Kaprun is a municipality with 3130 inhabitants (as of January 1, 2020) in the Zell am See district in the Austrian state of Salzburg. Together with the city of Zell am See, the municipality is known as a holiday destination of Zell am See-Kaprun.


Kaprun lies at the foot of the Hohe Tauern in the area of the Glockner group. Parts of the municipality of Kaprun are in the Hohe Tauern National Park. The Großer Wiesbachhorn (3570 meters) is the summit of the seventh highest independent summit in Austria and the third highest summit of the Glockner group in the municipality of Kaprun. The summit represents the municipal boundary between the municipalities of Fusch and Kaprun. Kaprun is traversed from south to north by the Kapruner Ache, which flows into the Salzach.



Excavation finds in the area of ​​the Bürgererkogel (near the valley station of the Maiskogel cable car) indicate Celtic mining activities (see Ambisonten). This approximately 150 m high rock spur carried a fortified hilltop settlement from the early Bronze Age, which was also inhabited in the Hallstatt and Latène Ages. The spur was expanded to accommodate residential and farm buildings with terraces. The archaeological investigations in 1991–1993 showed that there was a lot of settlement activity, especially in the later Latène period. Many finds point to trade contacts with areas south of the main Alpine ridge, including three Roman aces (coins), minted around 96–80 BC. BC, Campanian ceramics and an Italian bronze mirror. A disc-shaped iron bar weighing exactly 20 Roman pounds (34.97 kg) also indicates barter goods. The traces of settlement end with the Roman conquest of the Alpine regions. The surrounding wall of the Celtic settlement was largely destroyed when a castle wall was built in the 10th century AD. The found objects are now in the Salzburg Museum Carolino Augusteum.

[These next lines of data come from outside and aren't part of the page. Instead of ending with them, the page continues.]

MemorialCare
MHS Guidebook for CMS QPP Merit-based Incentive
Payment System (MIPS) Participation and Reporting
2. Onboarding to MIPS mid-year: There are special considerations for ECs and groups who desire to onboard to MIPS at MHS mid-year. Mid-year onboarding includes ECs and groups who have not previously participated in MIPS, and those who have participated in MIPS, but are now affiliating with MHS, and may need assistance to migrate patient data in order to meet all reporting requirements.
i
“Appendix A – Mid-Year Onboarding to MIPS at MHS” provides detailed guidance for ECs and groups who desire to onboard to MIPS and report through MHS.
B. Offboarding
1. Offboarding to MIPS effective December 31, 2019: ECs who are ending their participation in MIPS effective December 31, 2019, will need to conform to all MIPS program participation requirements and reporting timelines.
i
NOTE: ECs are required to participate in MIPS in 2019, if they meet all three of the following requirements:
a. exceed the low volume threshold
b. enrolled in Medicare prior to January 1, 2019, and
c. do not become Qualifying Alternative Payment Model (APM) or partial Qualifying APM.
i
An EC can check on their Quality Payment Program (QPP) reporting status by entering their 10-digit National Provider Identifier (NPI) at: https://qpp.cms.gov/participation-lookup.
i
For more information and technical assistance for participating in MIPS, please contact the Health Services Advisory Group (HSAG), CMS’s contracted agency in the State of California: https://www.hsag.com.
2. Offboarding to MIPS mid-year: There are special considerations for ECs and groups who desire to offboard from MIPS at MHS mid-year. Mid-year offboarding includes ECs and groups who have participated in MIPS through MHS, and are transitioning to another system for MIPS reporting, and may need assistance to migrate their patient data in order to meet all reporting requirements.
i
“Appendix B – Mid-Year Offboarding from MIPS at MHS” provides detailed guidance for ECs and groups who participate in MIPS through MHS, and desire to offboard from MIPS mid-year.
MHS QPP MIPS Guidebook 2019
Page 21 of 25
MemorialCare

Kaprun was first mentioned in a document in 931 with the Celtic name Chataprunnin (wild water) in the Codex Odalberti. The place was a mountain farming village for centuries. In 1166 the Kaprun possessions of the lords of the Falkenstein-Neuburg were mentioned in the Codex Falkensteinensis. Kaprun Castle was built in the 12th century and was stormed and burned down by farmers in 1526. Immediately afterwards, the building was rebuilt in its current form; extensive renovation work has taken place gradually since 1984.

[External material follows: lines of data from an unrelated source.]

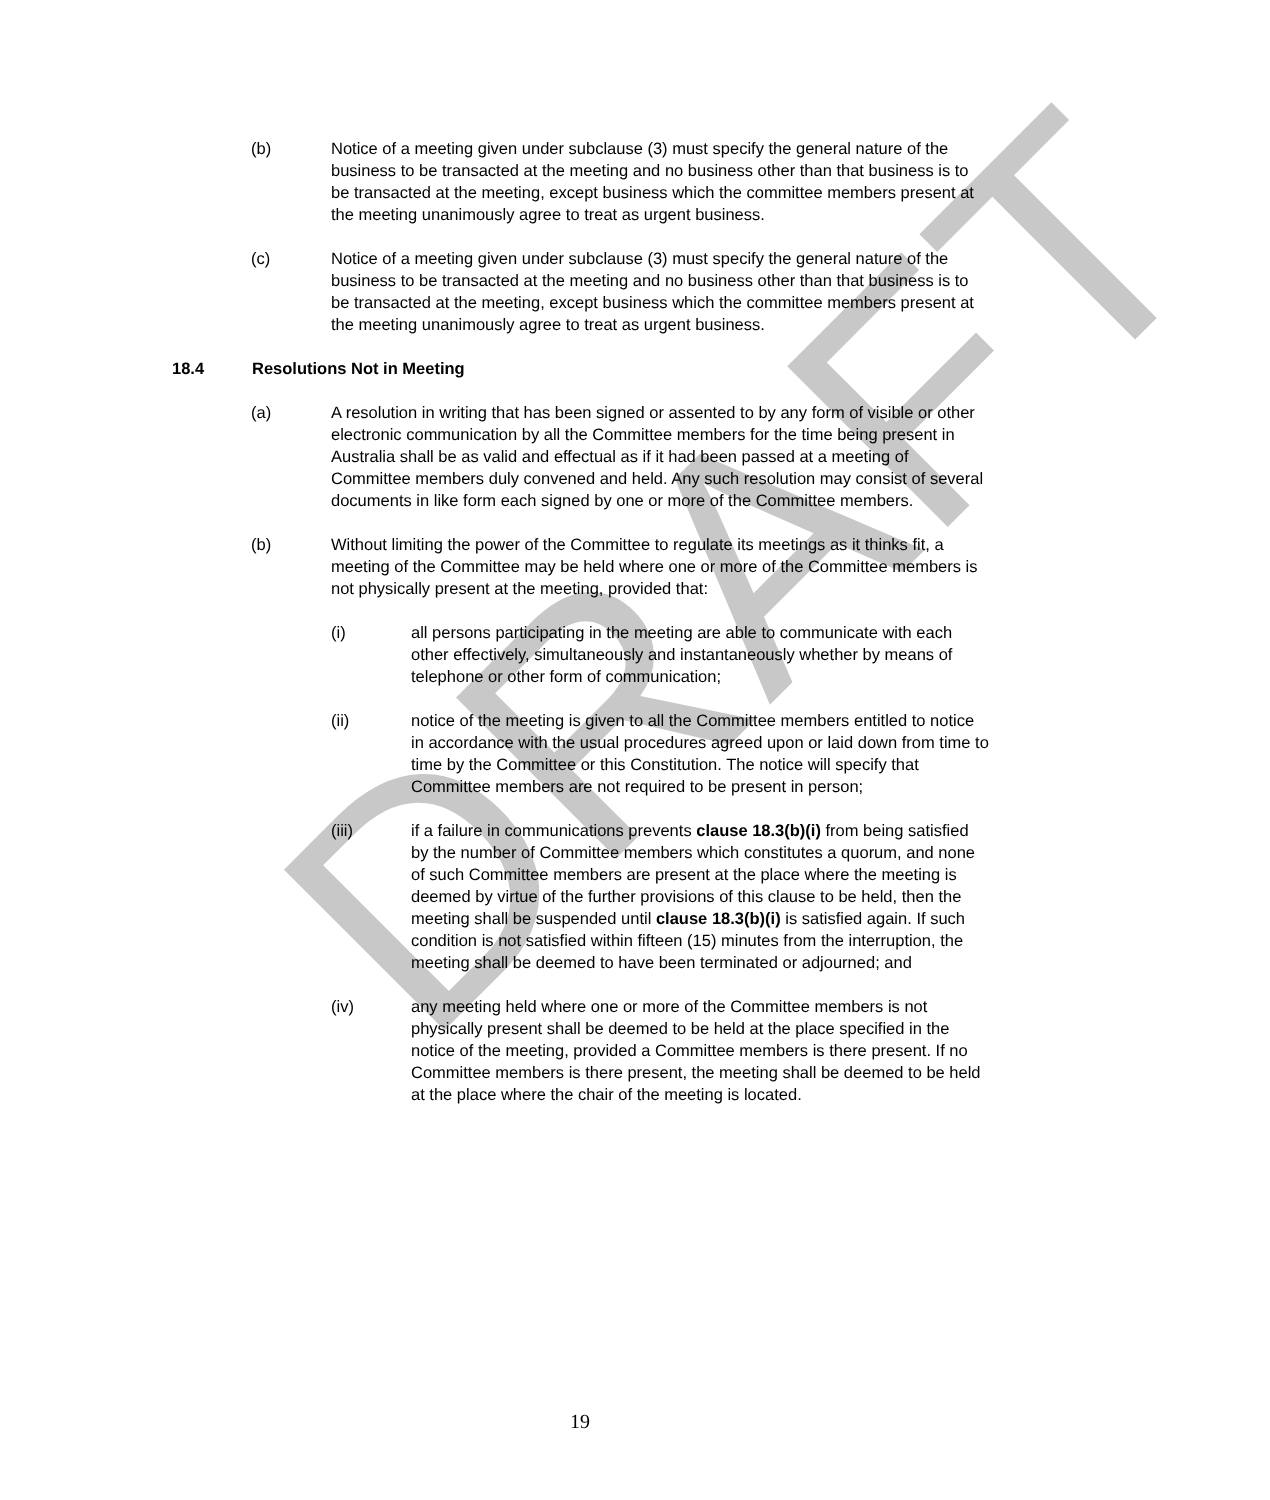DRAFT
(b) Notice of a meeting given under subclause (3) must specify the general nature of the business to be transacted at the meeting and no business other than that business is to be transacted at the meeting, except business which the committee members present at the meeting unanimously agree to treat as urgent business.
(c) Notice of a meeting given under subclause (3) must specify the general nature of the business to be transacted at the meeting and no business other than that business is to be transacted at the meeting, except business which the committee members present at the meeting unanimously agree to treat as urgent business.
18.4 Resolutions Not in Meeting
(a) A resolution in writing that has been signed or assented to by any form of visible or other electronic communication by all the Committee members for the time being present in Australia shall be as valid and effectual as if it had been passed at a meeting of Committee members duly convened and held. Any such resolution may consist of several documents in like form each signed by one or more of the Committee members.
(b) Without limiting the power of the Committee to regulate its meetings as it thinks fit, a meeting of the Committee may be held where one or more of the Committee members is not physically present at the meeting, provided that:
(i) all persons participating in the meeting are able to communicate with each other effectively, simultaneously and instantaneously whether by means of telephone or other form of communication;
(ii) notice of the meeting is given to all the Committee members entitled to notice in accordance with the usual procedures agreed upon or laid down from time to time by the Committee or this Constitution. The notice will specify that Committee members are not required to be present in person;
(iii) if a failure in communications prevents clause 18.3(b)(i) from being satisfied by the number of Committee members which constitutes a quorum, and none of such Committee members are present at the place where the meeting is deemed by virtue of the further provisions of this clause to be held, then the meeting shall be suspended until clause 18.3(b)(i) is satisfied again. If such condition is not satisfied within fifteen (15) minutes from the interruption, the meeting shall be deemed to have been terminated or adjourned; and
(iv) any meeting held where one or more of the Committee members is not physically present shall be deemed to be held at the place specified in the notice of the meeting, provided a Committee members is there present. If no Committee members is there present, the meeting shall be deemed to be held at the place where the chair of the meeting is located.
19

The construction of the so-called Tauern power plant was started during the National Socialist rule with Jewish forced laborers who were housed in a camp in Kaprun. The suffering of the Jewish slave laborers and the suppression of this story in post-war Austria were also the subject of the play “Das Werk” by Elfriede Jelinek (2003).

The Kaprun power plant (Tauernkraftwerke AG) was finally transfigured into a national myth after the end of the Second World War as Austria's development work. With the completion of the Tauern power plants in 1955, the place experienced a continuous upswing. A glacier ski area was opened up for the first time in Austria by a three-stage cable car (built 1963–1965, since then continuously expanded) to the Kitzsteinhorn. The ski area has expanded considerably since then.

On November 11, 2000, there was a serious fire accident in the tunnel funicular Gletscherbahn Kaprun 2, in which 155 people died. The reason was hydraulic oil leaking at a leak and dripping onto a fan heater that was subsequently installed to warm the driver's cab. All suspects in the investigation were initially acquitted. The judgment is controversial because the household fan heater identified as the cause of the fire was unsuitable for use in the driver's cab of the glacier lift and there were practically no safety precautions such as smoke detectors or fire extinguishers against fire accidents. However, the court also found that the standards and laws in force at the time of the accident had not been violated. In the years of legal dispute over compensation payments for the relatives of the victims of the Kaprun cable car disaster, an agreement was reached. As the chairman of the mediation commission, Klaus Liebscher, announced at a press conference in Vienna, an "unconditional approval" was obtained with all 451 claimants. Overall, the settlement amount will now be paid out in the amount of 13.9 million euros.